There are several limitations which could explain the lack of sildenafil effect against placebo in this study. First, it is possible that a total daily dose of 2 mg/kg is too small for the study purpose. In the only other study of sildenafil for BPD prevention in preterm infants, by Konig et al., a dose of 3 mg/kg/day was given. We opted for a lesser dose due to the lack of any prior evidence to inform the safety of the very early use of sildenafil in the extremely preterm infants in this study, especially given a high variability in the serum concentration and gastrointestinal absorption of oral medications in infants [60]. Higher doses may possibly have a positive impact on the lung growth in the study population. Second, due to lack of safety evidence, the duration of therapy was one week. It is possible that this was not a sufficient duration to reach maximum sildenafil dosage, especially given the relatively small sildenafil dose administered. Third, the hypothesis that sildenafil may have a preventative effect against BPD is primarily based on animal studies, such as the rat model experiment discussed above, by Park et al [15]. Animals in such studies are well controlled, exposed to hyperoxia-induced BPD, which may not replicate the pathophysiology of infants, who are often receiving less mechanical ventilation in recent days. It is possible therefore that the impact of sildenafil is inherently lower in preterm infants compared with animals. The outcomes in this study may have been affected by these factors as Woynarowska et al and Jung et al showed that patients with late pneumonia and respiratory distress syndrome were significantly associated with an increased risk of BPD [61, 62]. Finally, despite the prospective nature of the study, it was conducted in a single center with small sample size. However, the sample size is larger than the sample size in the most RTCs in the literature on sildenafil in infants.

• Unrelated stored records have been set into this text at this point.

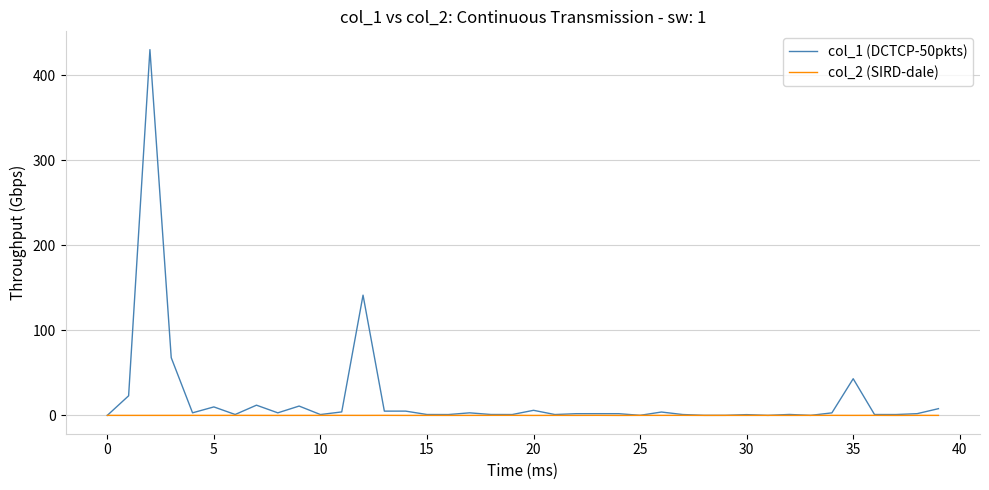

What is the maximum value shown in the chart?

430.0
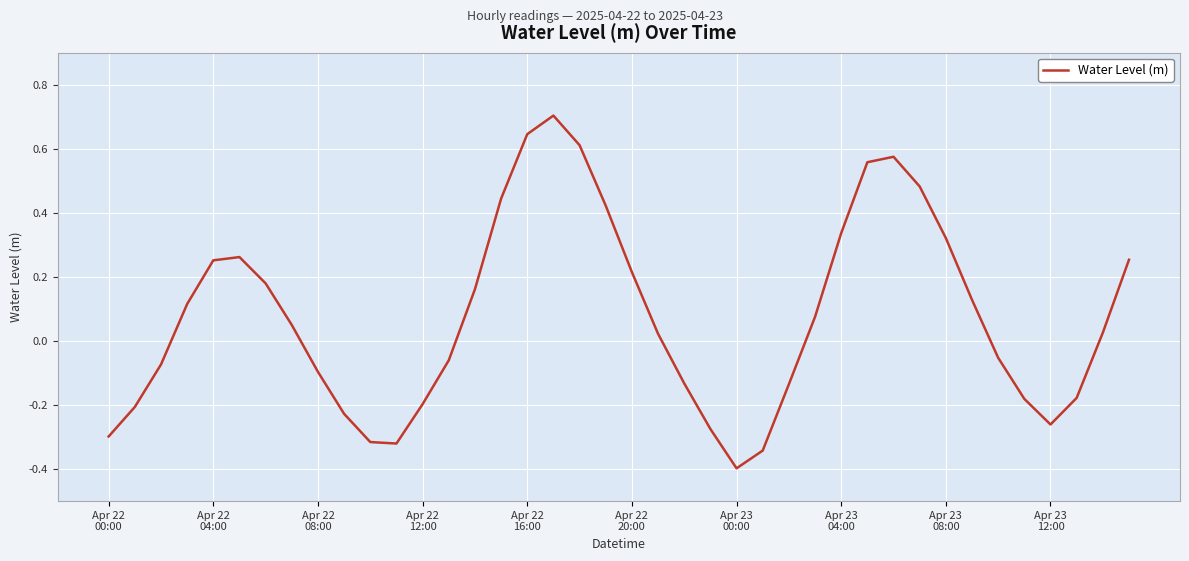

What is the minimum value shown in the chart?

-0.4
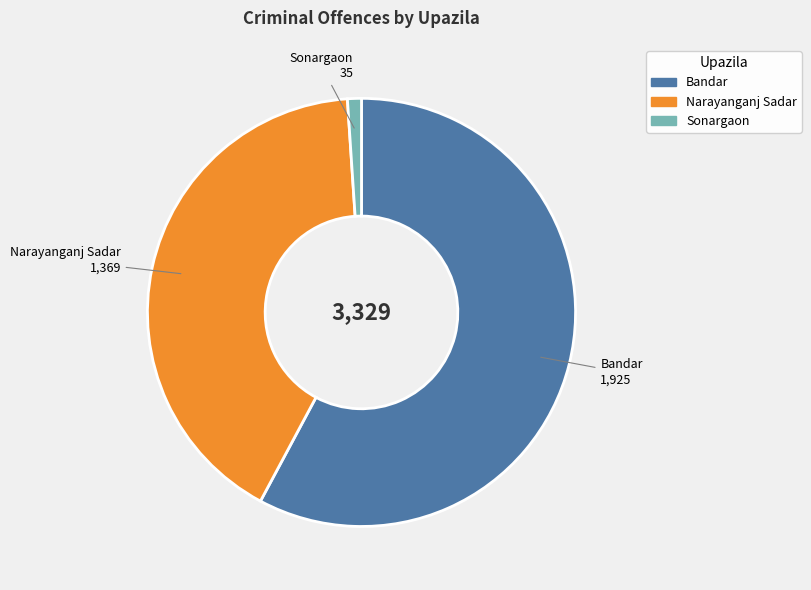

What is the largest slice in the pie chart?

Bandar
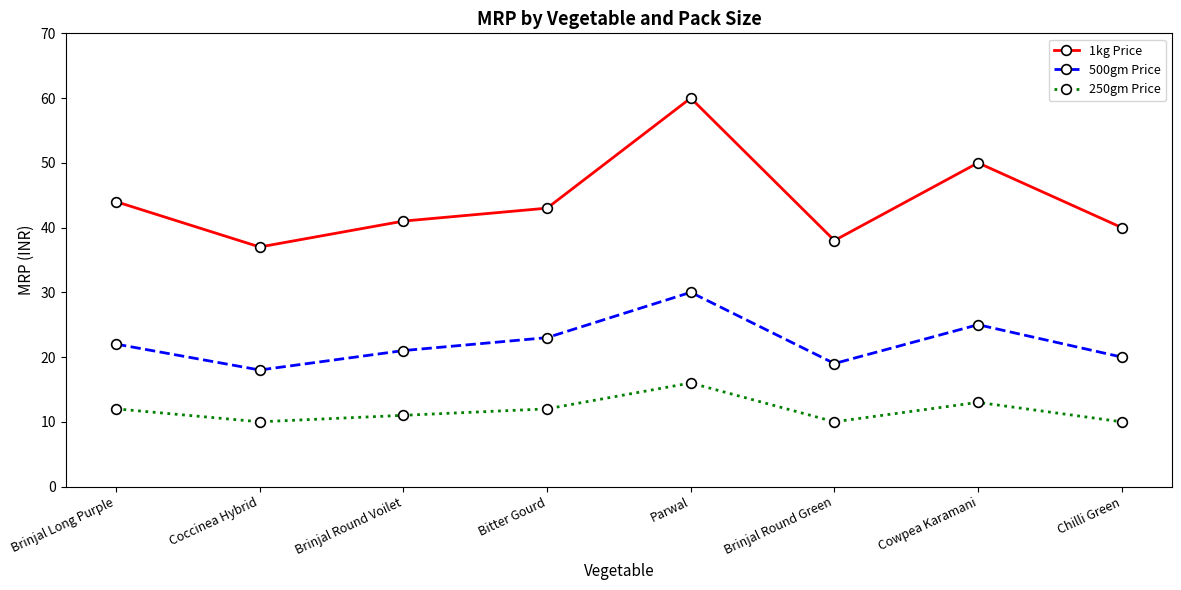

True or false: 250gm Price and 500gm Price cross at least once.

False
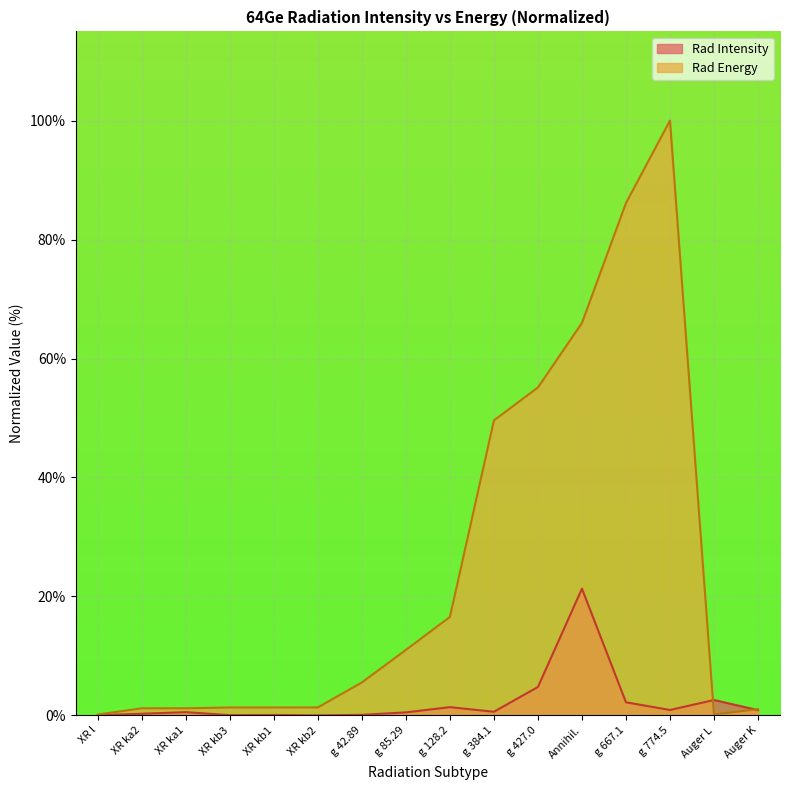

Where is Rad Energy nearest to the value 50?

g 384.1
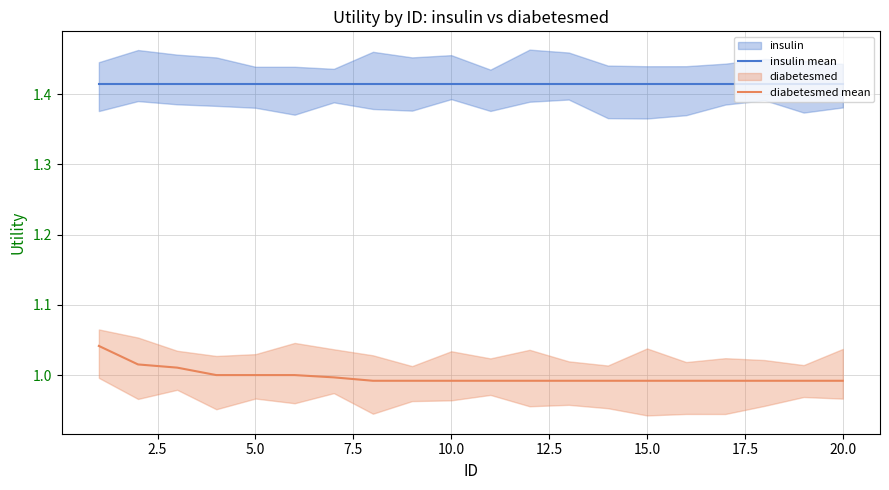

True or false: insulin mean and diabetesmed mean cross at least once.

False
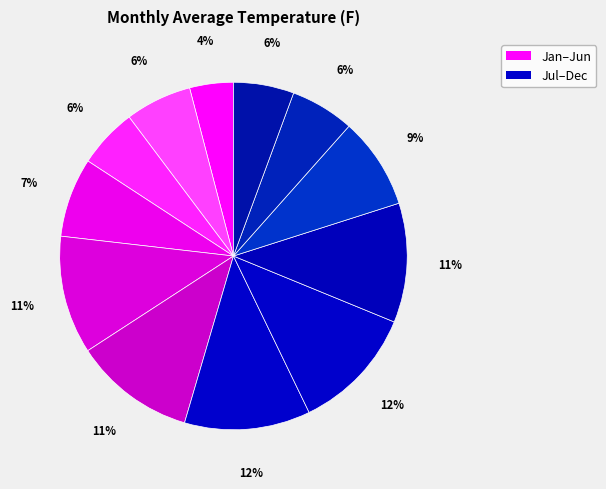

How many slices are in this pie chart?

12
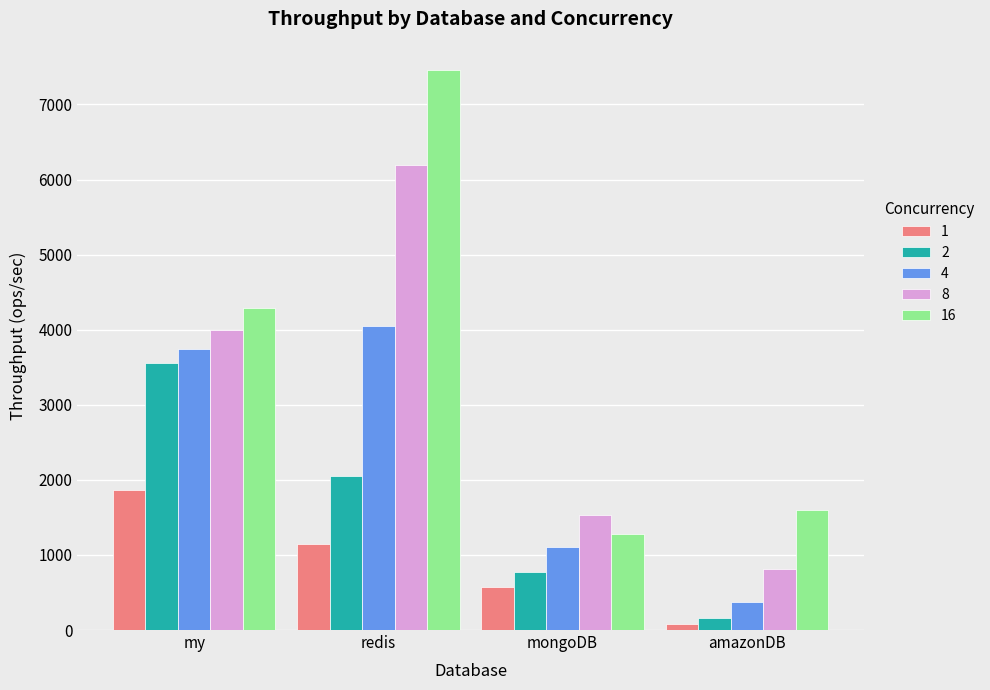

The 16 series shows 1601.0 at amazonDB. True or false?

True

There are very few trials that have evaluated the off-label use of sildenafil in infants to date, and these have their limitations, which may be partly due to the difficulty in performing experiments in infants. Sildenafil seems to be a drug with limited evidence of efficacy, safety and, thus, appropriate dosing and indication to prevent BPD in infants. But given results so far and the uncertainties of oral administration in preterm infants, it is highly likely that sildenafil is not useful for the prevention of BPD in infants. A recent evaluation of the pharmacokinetics of sildenafil in premature infants demonstrated that sildenafil can be associated with stable concentrations that are consistent with previously reported ranges in older children [63]. However, this refers only to intravenous sildenafil. Other recently completed studies, such as the ClinicalTrials.gov Identifier: NCT02244528, further evaluated the pharmacokinetics and safety in the preterm infants, including oral sildenafil. While all of these studies are only for sildenafil in the treatment of BPD-associated PAH infants, they may address some of the knowledge gaps with sildenafil for BPD prevention. Until data from broader evaluations become available to guide the sildenafil use in infants, particularly regarding the appropriate dosing regimens and the intravenous use, it would be wise not to recommend sildenafil for the prevention of BPD in the very preterm infant population.

5 Conclusion

Taking into consideration the study setting and limitations, and while was not associated with side effects, sildenafil did not demonstrate efficacy in prevention against BPD in very preterm infants. Future dosing and efficacy trials that target varying dosing regimens of sildenafil are needed to show any benefit for the off-label preparation in the prevention of BPD.